Find every occurence of a given type a recursively that doesn't require passing through something of type a using Data, while avoiding traversal of areas that cannot contain a value of type a.

This is uniplate with a more liberal signature.

Naïve Traversal using Data. This does not attempt to optimize the traversal.

This is primarily useful when the children are immediately obvious, and for benchmarking.

Find descendants of type a non-transitively, while avoiding computation of areas that cannot contain values of type a using Data.

uniplate is a useful default definition for plate

biplate performs like template, except when s ~ a, it returns itself and nothing else.

This automatically constructs a Simple Traversal from a field accessor.

>>> (2,4) & upon fst *~ 5
(10,4)

There are however, a few caveats on how this function can be used:

First, the user supplied function must access one of the "immediate descendants" of the structure as attempts to access deeper structures or use non-field accessor functions will generate an empty Traversal.

A more rigorous way to say "immediate descendants" is that the function must only inspect one value that would be visited by template.

Note: this even permits some functions to be used directly.

>>> [1,2,3,4] & upon head .~ 0
[0,2,3,4]

>>> [1,2,3,4] & upon last .~ 5
[1,2,3,5]

>>> [1,2,3,4] ^? upon tail
Just [2,3,4]

>>> "" ^? upon tail
Nothing

Second, the structure must not contain strict or unboxed fields of the same type that will be visited by Data

If the supplied function is not a descendant that would be visible to template, the resulting Traversal will traverse no elements.

If the field you name isn't visible to template, but is a descendant of a field visible to template, then upon will return the *ancestor* it can visit, not the field you asked for! Be careful.

>>> upon (tail.tail) .~ [10,20] $ [1,2,3,4] -- BAD
[1,10,20]

To resolve this when you need deep self-similar recursion, use uponTheDeep.
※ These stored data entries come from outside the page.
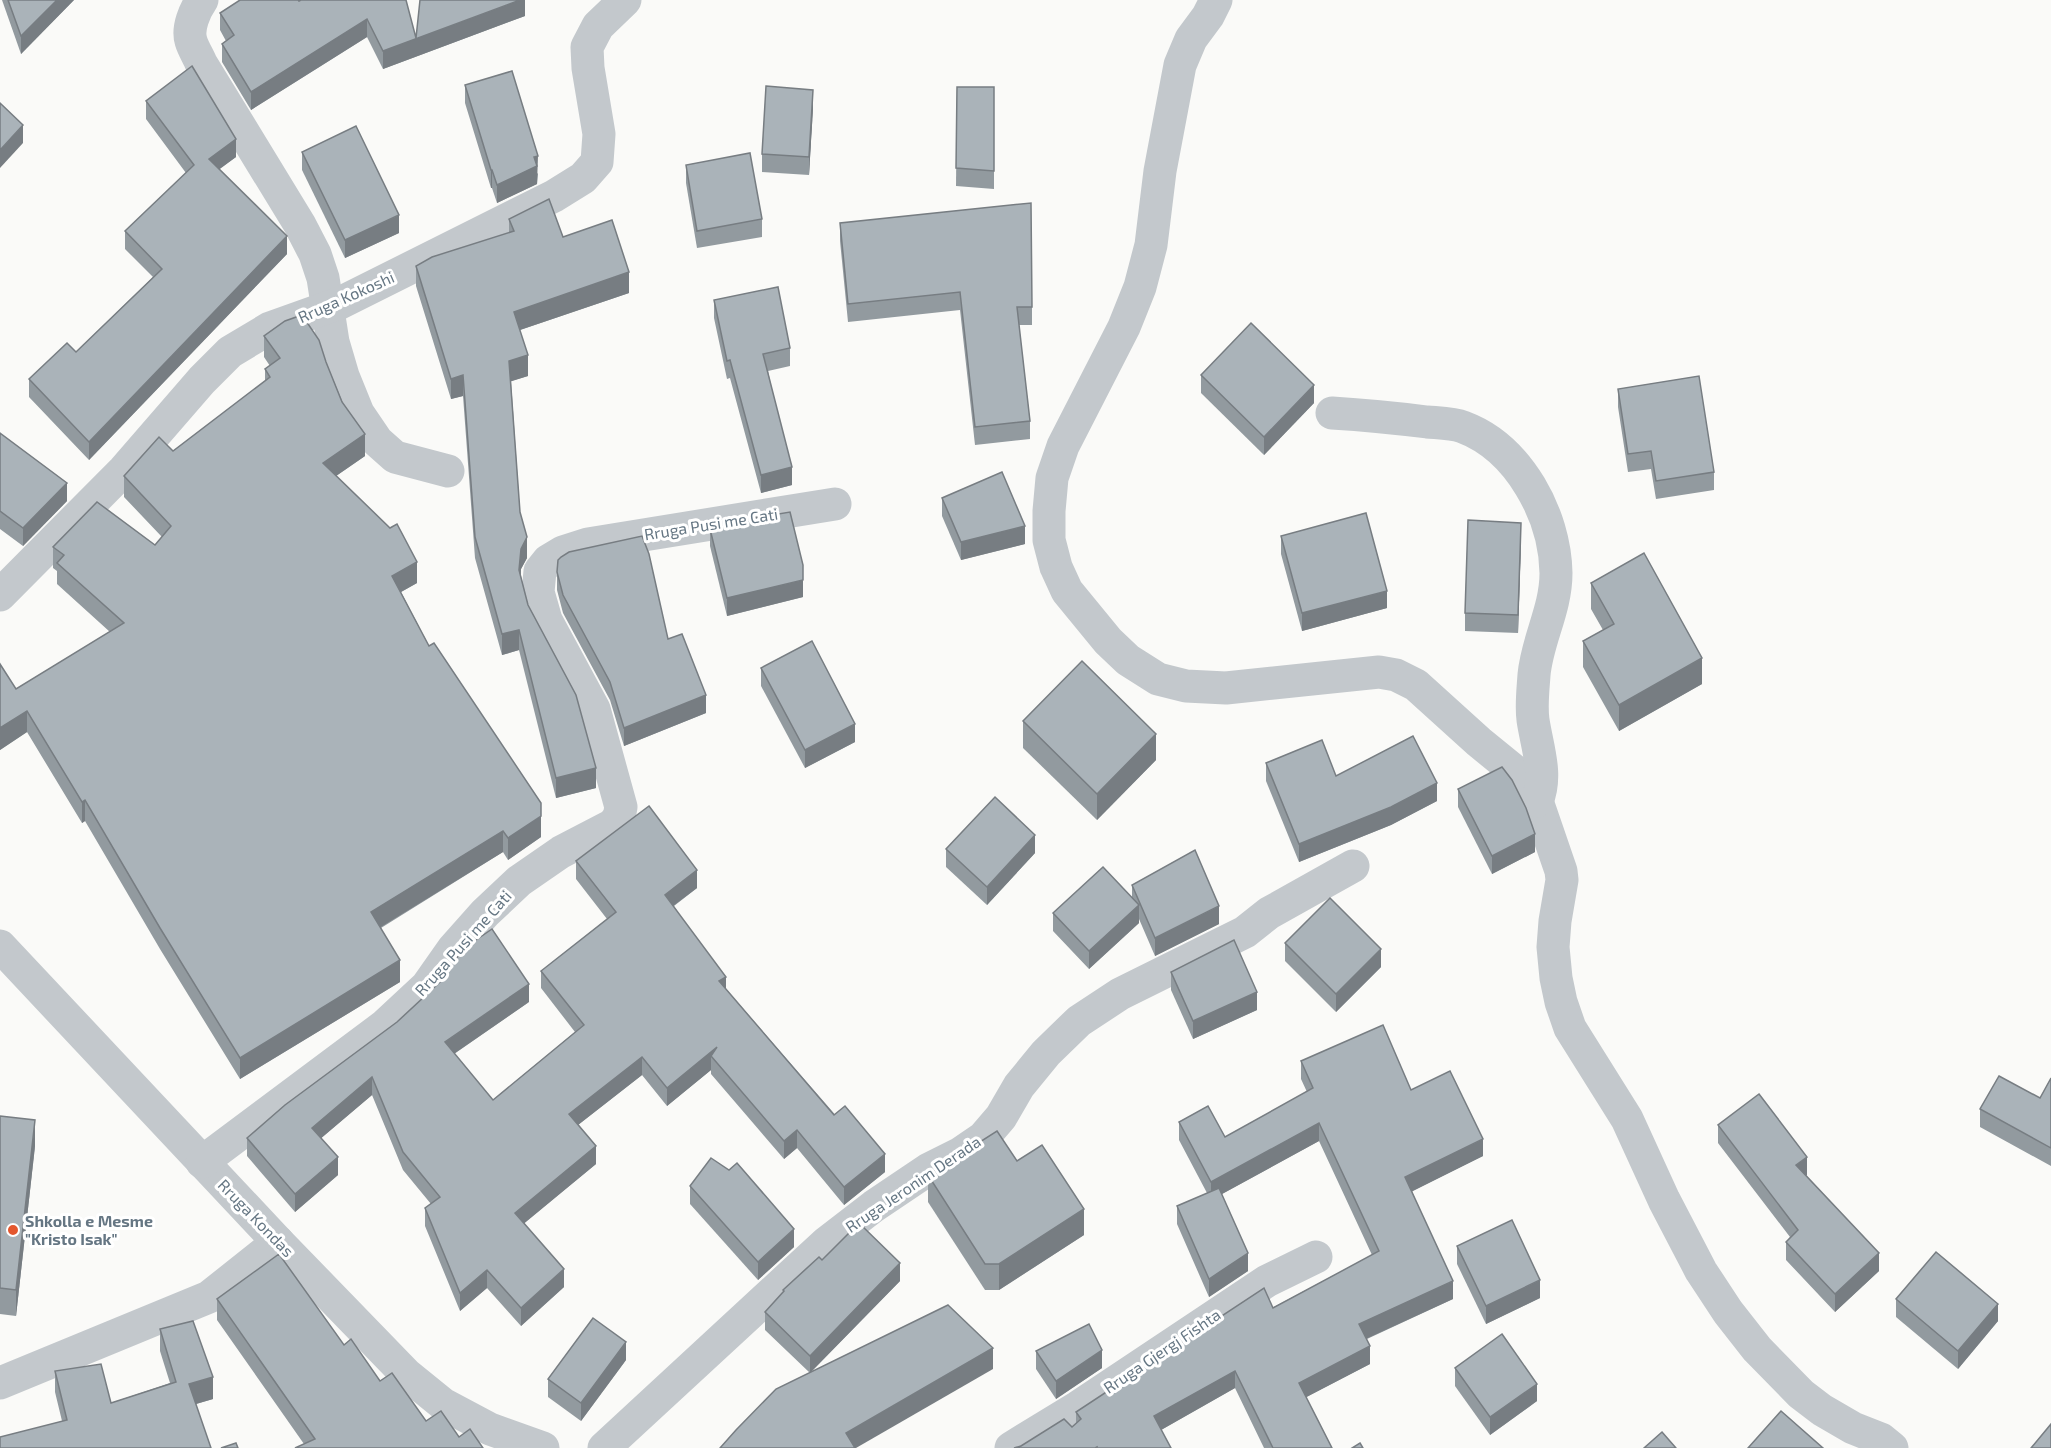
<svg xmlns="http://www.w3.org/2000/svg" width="2051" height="1448" font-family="'Exo 2',sans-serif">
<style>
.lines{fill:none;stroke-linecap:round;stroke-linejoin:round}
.minor{stroke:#c3c8cc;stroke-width:33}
.wall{fill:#929a9f}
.shaded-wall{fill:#777d82}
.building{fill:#aab3b9;stroke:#777d82;stroke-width:1.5}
.poi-dot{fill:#e4572e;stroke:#fff;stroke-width:2}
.labels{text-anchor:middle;stroke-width:6;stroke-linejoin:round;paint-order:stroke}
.street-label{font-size:16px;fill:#657683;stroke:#fff}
.poi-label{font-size:16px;font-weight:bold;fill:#657683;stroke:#fff;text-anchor:start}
</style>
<rect width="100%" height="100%" fill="#fafaf8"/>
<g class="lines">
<g class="minor">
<path d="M202 0C195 10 187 28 191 41 193 48 198 56 201 63L300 225 315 254 323 278 333 342 343 376 358 413 377 441 395 457 448 471"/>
<polyline points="1216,0 1208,16 1191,39 1180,65 1160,171 1151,245 1140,287 1124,327 1063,446 1052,478 1049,511 1049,540 1056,567 1067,591 1108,641 1128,660 1158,679 1186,686 1226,688 1379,672 1396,675 1416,685 1479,742 1517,773 1537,801 1561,871 1562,880 1555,921 1553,947 1556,978 1561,1002 1570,1028 1627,1119 1664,1200 1701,1271 1728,1312 1757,1349 1801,1394 1822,1410 1853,1428 1881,1439 1892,1448"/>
<path d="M1332 413C1364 415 1395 418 1427 422 1438 423 1453 423 1463 427 1519 448 1555 515 1556 573 1556 610 1537 640 1534 675 1533 690 1531 706 1533 720 1537 747 1548 775 1537 801"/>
<polyline points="0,595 124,470 202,380 230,352 270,328 340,303 554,196 583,178 597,162 599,134 588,68 587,47 598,26 625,0"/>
<polyline points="0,946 278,1242 406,1374 443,1404 490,1429 543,1448"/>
<polyline points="202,1162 384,1026 427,986 453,949 485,913 519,881 561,852 613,825 619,817 621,807 594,709 546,620 538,592 540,571 548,561 563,552 588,544 835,504"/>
<polyline points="0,1383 209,1297 278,1242"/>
<polyline points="604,1448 826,1243 874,1206 929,1169 961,1153 983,1138 1001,1117 1019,1086 1046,1053 1079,1021 1120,994 1245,932 1269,913 1353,866"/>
<polyline points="1011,1448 1078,1407 1267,1281 1316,1257"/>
</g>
</g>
<g class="wall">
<polygon points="2,0 74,0 21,54"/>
<polygon points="406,0 416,38 525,0 525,16 383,69 367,37 251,110 222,62 222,44 226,41 220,30 220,13 299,1"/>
<polygon points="465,85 538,174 537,184 497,203 492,188 491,188 465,103"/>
<polygon points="957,87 994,87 994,189 956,186"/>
<polygon points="146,101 236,157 219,169 287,254 89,460 29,397 29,379 76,352 153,277 125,249 125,231 186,173 146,119"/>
<polygon points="813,108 809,175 762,172 762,154"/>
<polygon points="302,152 399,233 345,258 302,170"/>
<polygon points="686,165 762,219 762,237 697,248 686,183"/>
<polygon points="509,219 563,237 629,293 520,330 528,376 511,381 520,512 527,558 521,569 521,576 528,605 596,788 556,798 519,650 502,655 475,558 463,396 451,399 416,286 416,266 509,233"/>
<polygon points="840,223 1032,307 1032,325 1019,325 1030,421 1030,439 975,445 960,310 848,322 840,241"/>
<polygon points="714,300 790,348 790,366 768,371 792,485 761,493 730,378 727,379 714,318"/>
<polygon points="264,336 326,362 365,456 336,476 417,583 401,592 429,646 541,837 508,860 503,852 381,928 400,982 240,1079 160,949 85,821 82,823 27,732 0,750 0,664 16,689 110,632 57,584 57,571 53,568 53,547 155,545 162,537 124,497 124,476 173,451 265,381 265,369 270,366 264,357"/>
<polygon points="1201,375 1314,403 1264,455 1201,393"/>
<polygon points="1618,389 1714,472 1714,490 1656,499 1651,469 1628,472 1618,407"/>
<polygon points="0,433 67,501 23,546 0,529"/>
<polygon points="942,498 1025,544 961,560 942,516"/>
<polygon points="710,529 803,597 727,616 710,546"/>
<polygon points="1281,536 1387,608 1302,631 1281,554"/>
<polygon points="1521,541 1518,633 1465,631 1465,613"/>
<polygon points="557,572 668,639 706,713 624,746 610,700 563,613 557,590"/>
<polygon points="1591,583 1702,684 1619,731 1583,667 1583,641 1603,630 1591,609"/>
<polygon points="761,668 855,742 805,768 761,686"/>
<polygon points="1023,721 1156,760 1097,820 1023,748"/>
<polygon points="1266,763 1336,776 1437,801 1391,825 1299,862 1266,781"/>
<polygon points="1458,789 1535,852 1492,874 1458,807"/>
<polygon points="946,849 1035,853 987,905 946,867"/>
<polygon points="576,861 697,888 674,906 726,989 885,1172 844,1205 797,1148 784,1159 711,1074 711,1070 667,1106 642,1075 578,1125 596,1164 524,1223 564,1287 521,1326 487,1288 460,1311 425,1226 425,1208 431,1204 403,1170 372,1095 321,1138 338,1175 295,1212 247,1156 247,1138 529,1002 454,1054 493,1100 575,1032 541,988 541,971 607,919 576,879"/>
<polygon points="1132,885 1219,924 1155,956 1139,919 1139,923 1089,969 1053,931 1053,913 1132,898"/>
<polygon points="1285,943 1381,967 1336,1012 1285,961"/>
<polygon points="1171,972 1257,1010 1193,1039 1171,990"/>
<polygon points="1301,1061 1411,1090 1483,1156 1412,1191 1453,1299 1367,1339 1370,1364 1306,1397 1332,1448 1264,1448 1235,1388 1161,1430 1171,1448 1014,1448 1072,1427 1076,1423 1076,1412 1372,1255 1319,1141 1222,1194 1248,1271 1209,1297 1177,1224 1177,1206 1207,1193 1179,1140 1179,1122 1225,1137 1307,1092 1301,1079"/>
<polygon points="2051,1078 2051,1166 1980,1127 1980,1109 2040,1098"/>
<polygon points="0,1116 35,1146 16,1316 0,1314"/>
<polygon points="1718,1125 1807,1175 1806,1175 1879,1271 1835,1312 1786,1260 1786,1242 1790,1237 1718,1143"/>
<polygon points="1017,1161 1084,1235 999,1290 985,1290 928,1202 928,1175"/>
<polygon points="729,1170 794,1247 758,1280 690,1204 690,1186"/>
<polygon points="1457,1246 1540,1298 1486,1324 1457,1264"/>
<polygon points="822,1260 900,1281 811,1372 993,1369 810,1373 765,1330 765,1312 783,1293 783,1290"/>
<polygon points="217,1299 344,1345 380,1381 426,1421 459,1437 304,1444 217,1320"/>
<polygon points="1896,1299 1998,1321 1958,1369 1896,1317"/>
<polygon points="160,1329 213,1399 196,1404 62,1421 55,1392 55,1371 111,1403 170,1383 160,1351"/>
<polygon points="1036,1351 1102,1368 1056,1399 1036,1369"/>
<polygon points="626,1360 581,1421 548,1397 548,1379"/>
<polygon points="1455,1368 1537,1401 1490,1435 1455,1386"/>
</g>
<g class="shaded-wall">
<polygon points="57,0 74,0 21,54 21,36"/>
<polygon points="520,0 525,0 525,16 383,69 383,51"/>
<polygon points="367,19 367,37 251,110 251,92"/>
<polygon points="813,90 813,108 809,175 809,157"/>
<polygon points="23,125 23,143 0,168 0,150"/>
<polygon points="236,139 236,157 209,177 209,159"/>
<polygon points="538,156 537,184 497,203 497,185 534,157"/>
<rect x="491" y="170" width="1" height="18"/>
<polygon points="399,215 399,233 345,258 345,240"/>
<polygon points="287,236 287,254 89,460 89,442"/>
<polygon points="629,272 629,293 514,332 514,312"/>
<polygon points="528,355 528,376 509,382 509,361"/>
<polygon points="463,375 463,396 451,399 451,379"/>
<polygon points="1314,385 1314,403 1264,455 1264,437"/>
<polygon points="365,434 365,456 323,485 323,463"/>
<polygon points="792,467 792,485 761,493 761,475"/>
<polygon points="67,483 67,501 23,546 23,528"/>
<polygon points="1521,523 1521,541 1518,633 1518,615"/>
<polygon points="1025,526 1025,544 961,560 961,542"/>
<polygon points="527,537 527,558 521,569 519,591 519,570 521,549"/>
<polygon points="417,562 417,583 392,597 392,576"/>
<polygon points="803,580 803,597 727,616 727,598"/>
<polygon points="1387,591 1387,608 1302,631 1302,613"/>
<polygon points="519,630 519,650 502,655 502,634"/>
<polygon points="1702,658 1702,684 1619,731 1619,705"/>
<polygon points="706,695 706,713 624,746 624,728"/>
<polygon points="27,711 27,732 0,750 0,728"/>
<polygon points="855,724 855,742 805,768 805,750"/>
<polygon points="1156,734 1156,760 1097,820 1097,794"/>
<polygon points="596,768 596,788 556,798 556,778"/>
<polygon points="1437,783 1437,801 1391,825 1299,862 1299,844"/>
<polygon points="85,800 85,821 82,823 82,802"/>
<polygon points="541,816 541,837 508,860 508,838"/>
<polygon points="503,831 503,852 371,933 371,912"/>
<polygon points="1535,834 1535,852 1492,874 1492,856"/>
<polygon points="1035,835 1035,853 987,905 987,887"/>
<polygon points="697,870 697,888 665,912 665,895"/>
<polygon points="1139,905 1139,923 1089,969 1089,951"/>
<polygon points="1219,906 1219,924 1155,956 1155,938"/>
<polygon points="1381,949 1381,967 1336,1012 1336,994"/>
<polygon points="400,960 400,982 240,1079 240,1058"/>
<polygon points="726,977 726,995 719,981"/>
<polygon points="529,984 529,1002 445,1060 445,1042"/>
<polygon points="1257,992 1257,1010 1193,1039 1193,1021"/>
<polygon points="717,1047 711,1056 711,1070 667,1106 667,1088"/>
<polygon points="642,1057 642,1075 569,1132 569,1114"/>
<polygon points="372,1077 372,1095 312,1146 312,1128"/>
<polygon points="35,1120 35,1146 16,1316 16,1290"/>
<polygon points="1319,1123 1319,1141 1211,1200 1211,1182"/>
<polygon points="797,1130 797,1148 784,1159 784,1141"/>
<polygon points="1483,1139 1483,1156 1405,1195 1405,1177"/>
<polygon points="596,1146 596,1164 515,1231 515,1213"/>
<polygon points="885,1154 885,1172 844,1205 844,1187"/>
<polygon points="338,1157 338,1175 295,1212 295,1194"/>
<polygon points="1807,1157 1807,1175 1796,1183 1796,1165"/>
<polygon points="1084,1209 1084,1235 999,1290 999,1264"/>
<polygon points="794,1229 794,1247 758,1280 758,1262"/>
<polygon points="1248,1253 1248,1271 1209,1297 1209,1279"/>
<polygon points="1879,1253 1879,1271 1835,1312 1835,1294"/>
<polygon points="900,1263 900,1281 810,1373 810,1356"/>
<polygon points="564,1269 564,1287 521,1326 521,1308"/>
<polygon points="487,1270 487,1288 460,1311 460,1293"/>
<polygon points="1540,1280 1540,1298 1486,1324 1486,1306"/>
<polygon points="1453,1281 1453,1299 1359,1342 1359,1324"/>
<polygon points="1998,1304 1998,1321 1958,1369 1958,1351"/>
<polygon points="626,1342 626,1360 581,1421 581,1403"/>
<polygon points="1370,1346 1370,1364 1299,1401 1299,1383"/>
<polygon points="993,1348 993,1369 856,1448 846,1448 846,1433"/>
<polygon points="1102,1350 1102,1368 1056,1399 1056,1381"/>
<polygon points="1235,1371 1235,1388 1154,1434 1154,1416"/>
<polygon points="213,1377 213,1399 189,1406 189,1384"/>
<polygon points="1537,1384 1537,1401 1490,1435 1490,1417"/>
</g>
<g class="building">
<polygon points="8,0 57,0 21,36"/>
<polygon points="240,0 298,0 299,1 301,0 406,0 416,38 420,0 520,0 383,51 367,19 251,92 222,44 234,35 220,13"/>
<polygon points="192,66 236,139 209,159 287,236 89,442 29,379 67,343 76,352 162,269 125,231 194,165 146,101"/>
<polygon points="512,71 538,156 534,157 537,166 497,185 492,170 491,170 465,85"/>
<polygon points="766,86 813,90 809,157 762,154"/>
<polygon points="957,87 994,87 994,171 956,168"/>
<polygon points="0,103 23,125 0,150"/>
<polygon points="356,126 399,215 345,240 302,152"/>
<polygon points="750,153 762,219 697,231 686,165"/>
<polygon points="549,199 563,237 612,220 629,272 514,312 528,355 509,361 520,512 527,537 521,549 519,570 528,605 576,695 596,768 556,778 519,630 502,634 475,537 463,375 451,379 416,266 432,257 514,231 509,219"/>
<polygon points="1031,203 1032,307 1017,307 1030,421 975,427 960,292 848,304 840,223"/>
<polygon points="778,287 790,348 763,354 792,467 761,475 730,360 727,361 714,300"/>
<polygon points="302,315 319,340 326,362 342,402 365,434 323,463 390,528 397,524 417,562 392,576 429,646 434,643 541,803 541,816 508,838 503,831 371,912 400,960 240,1058 160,928 85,800 82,802 27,711 0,728 0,664 16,689 124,623 57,563 64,555 53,547 97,502 155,545 171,526 124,476 159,437 173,451 270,377 265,369 280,358 264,336 285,321"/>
<polygon points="1251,323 1314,385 1264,437 1201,375"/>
<polygon points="1699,376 1714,472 1656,481 1651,451 1628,454 1618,389"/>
<polygon points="0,433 67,483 23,528 0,511"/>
<polygon points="1002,472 1025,526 961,542 942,498"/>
<polygon points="790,512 803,565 803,580 727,598 710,529 748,519"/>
<polygon points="1366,513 1387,591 1302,613 1281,536"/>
<polygon points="1468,520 1521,523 1518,615 1465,613"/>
<polygon points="642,536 649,554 668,639 682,634 706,695 624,728 610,682 563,595 557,572 558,560 561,557 569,552"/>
<polygon points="1644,553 1702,658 1619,705 1583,641 1614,624 1591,583"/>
<polygon points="812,641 855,724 805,750 761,668"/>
<polygon points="1082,661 1156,734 1097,794 1023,721"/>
<polygon points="1413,736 1437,783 1391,807 1299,844 1266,763 1322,740 1336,776"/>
<polygon points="1502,767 1512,780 1526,808 1535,834 1492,856 1458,789"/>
<polygon points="995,797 1035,835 987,887 946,849"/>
<polygon points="649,806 697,870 665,895 726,977 719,981 834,1115 845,1106 885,1154 844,1187 797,1130 784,1141 711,1056 717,1047 667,1088 642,1057 569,1114 596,1146 515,1213 564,1269 521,1308 487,1270 460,1293 425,1208 440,1197 403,1152 372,1077 312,1128 338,1157 295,1194 247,1138 285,1105 397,1022 440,982 463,949 492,929 529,984 445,1042 493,1100 584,1025 541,971 616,912 576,861"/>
<polygon points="1195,850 1219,906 1155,938 1132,885"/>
<polygon points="1103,867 1139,905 1089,951 1053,913"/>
<polygon points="1330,898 1381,949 1336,994 1285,943"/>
<polygon points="1234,940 1257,992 1193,1021 1171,972"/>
<polygon points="1383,1025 1411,1090 1450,1071 1483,1139 1405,1177 1453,1281 1359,1324 1370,1346 1299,1383 1332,1448 1273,1448 1235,1371 1154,1416 1171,1448 1097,1448 1097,1447 1095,1448 1014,1448 1021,1446 1064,1419 1072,1427 1081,1419 1076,1412 1264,1288 1273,1308 1379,1251 1319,1123 1211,1182 1179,1122 1208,1106 1225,1137 1313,1088 1301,1061"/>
<polygon points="1999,1076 2040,1098 2051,1078 2051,1148 1980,1109"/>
<polygon points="1759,1094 1807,1157 1796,1165 1879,1253 1835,1294 1786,1242 1798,1230 1718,1125"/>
<polygon points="0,1116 35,1120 16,1290 0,1288"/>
<polygon points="997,1131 1017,1161 1042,1145 1084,1209 999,1264 985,1264 928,1175"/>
<polygon points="711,1158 729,1170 737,1163 794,1229 758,1262 690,1186"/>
<polygon points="1219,1188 1248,1253 1209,1279 1177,1206"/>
<polygon points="1512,1220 1540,1280 1486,1306 1457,1246"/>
<polygon points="859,1223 900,1263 810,1356 765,1312 784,1291 783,1290 819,1257 822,1260"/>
<polygon points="1936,1252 1998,1304 1958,1351 1896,1299"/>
<polygon points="279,1254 344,1345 351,1339 380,1381 392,1373 426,1421 441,1411 459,1437 470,1429 483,1448 295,1448 315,1439 217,1299"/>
<polygon points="948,1305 993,1348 846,1433 855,1448 720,1448 736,1430 776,1389"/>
<polygon points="593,1318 626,1342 581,1403 548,1379"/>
<polygon points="193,1321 213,1377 189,1384 211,1448 0,1448 0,1437 67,1420 55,1371 101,1364 111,1403 176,1382 160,1329"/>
<polygon points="1089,1324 1102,1350 1056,1381 1036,1351"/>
<polygon points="1502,1334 1537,1384 1490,1417 1455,1368"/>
<polygon points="1781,1411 1823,1448 1748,1448"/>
<polygon points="2051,1424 2051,1448 2031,1448"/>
<polygon points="1662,1432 1676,1448 1644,1448"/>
<polygon points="236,1443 238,1448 221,1448"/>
<polygon points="1360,1443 1363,1448 1352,1448"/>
</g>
<circle class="poi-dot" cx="13" cy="1230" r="6"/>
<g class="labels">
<g class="street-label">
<text transform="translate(346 297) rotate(-24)" y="6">Rruga Kokoshi</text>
<text transform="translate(711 524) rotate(-9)" y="6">Rruga Pusi me Cati</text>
<text transform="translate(463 943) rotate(-48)" y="6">Rruga Pusi me Cati</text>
<text transform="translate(913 1184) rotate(-34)" y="6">Rruga Jeronim Derada</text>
<text transform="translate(256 1218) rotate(46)" y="6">Rruga Kondas</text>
<text transform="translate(1162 1351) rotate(-34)" y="6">Rruga Gjergj Fishta</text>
</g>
<g class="poi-label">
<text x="25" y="1227">Shkolla e Mesme<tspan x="25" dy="18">"Kristo Isak"</tspan></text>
</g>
</g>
</svg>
However, upon terminates for more inputs, while uponTheDeep can get lost in structures that are infinitely depth-recursive through a.

>>> uponTheDeep (tail.tail) .~ [10,20] $ [1,2,3,4] -- GOOD
[1,2,10,20]

The index of the Traversal can be used as an offset into elementOf (indexed template) or into the list returned by holesOf template.

This more trusting version of upon uses your function directly as the getter for a Lens.

This means that reading from upon' is considerably faster than upon.

However, you pay for faster access in two ways:

1. When passed an illegal field accessor, upon' will give you a Lens that quietly violates the laws unlike upon will will give you a legal Traversal, that avoids modifying the target.
2. Modifying with the lens is slightly slower, since it has to go back and calculate the index after the fact.

When given a legal field accessor, the index of the Lens can be used as an offset into elementOf (indexed template) or into the list returned by holesOf template.

The design of upon doesn't allow it to search inside of values of type a for other values of type a. uponTheDeep provides this additional recursion.

>>> uponTheDeep (tail.tail) .~ [10,20] $ [1,2,3,4]
[1,2,10,20]

uponTheDeep :: (Data s, Data a) => (s -> a) -> SimpleIndexedTraversal [Int] s a

The design of upon' doesn't allow it to search inside of values of type a for other values of type a. uponTheDeep' provides this additional recursion.

Like upon', uponTheDeep' trusts the user supplied function more than uponTheDeep using it directly as the accessor. This enables reading from the resulting Lens to be considerably faster at the risk of generating an illegal lens.

>>> uponTheDeep' (tail.tail) .~ [10,20] $ [1,2,3,4]
[1,2,10,20]

A generic applicative transformation that maps over the immediate subterms.

gtraverse is to traverse what gmapM is to mapM

This really belongs in Data.Data.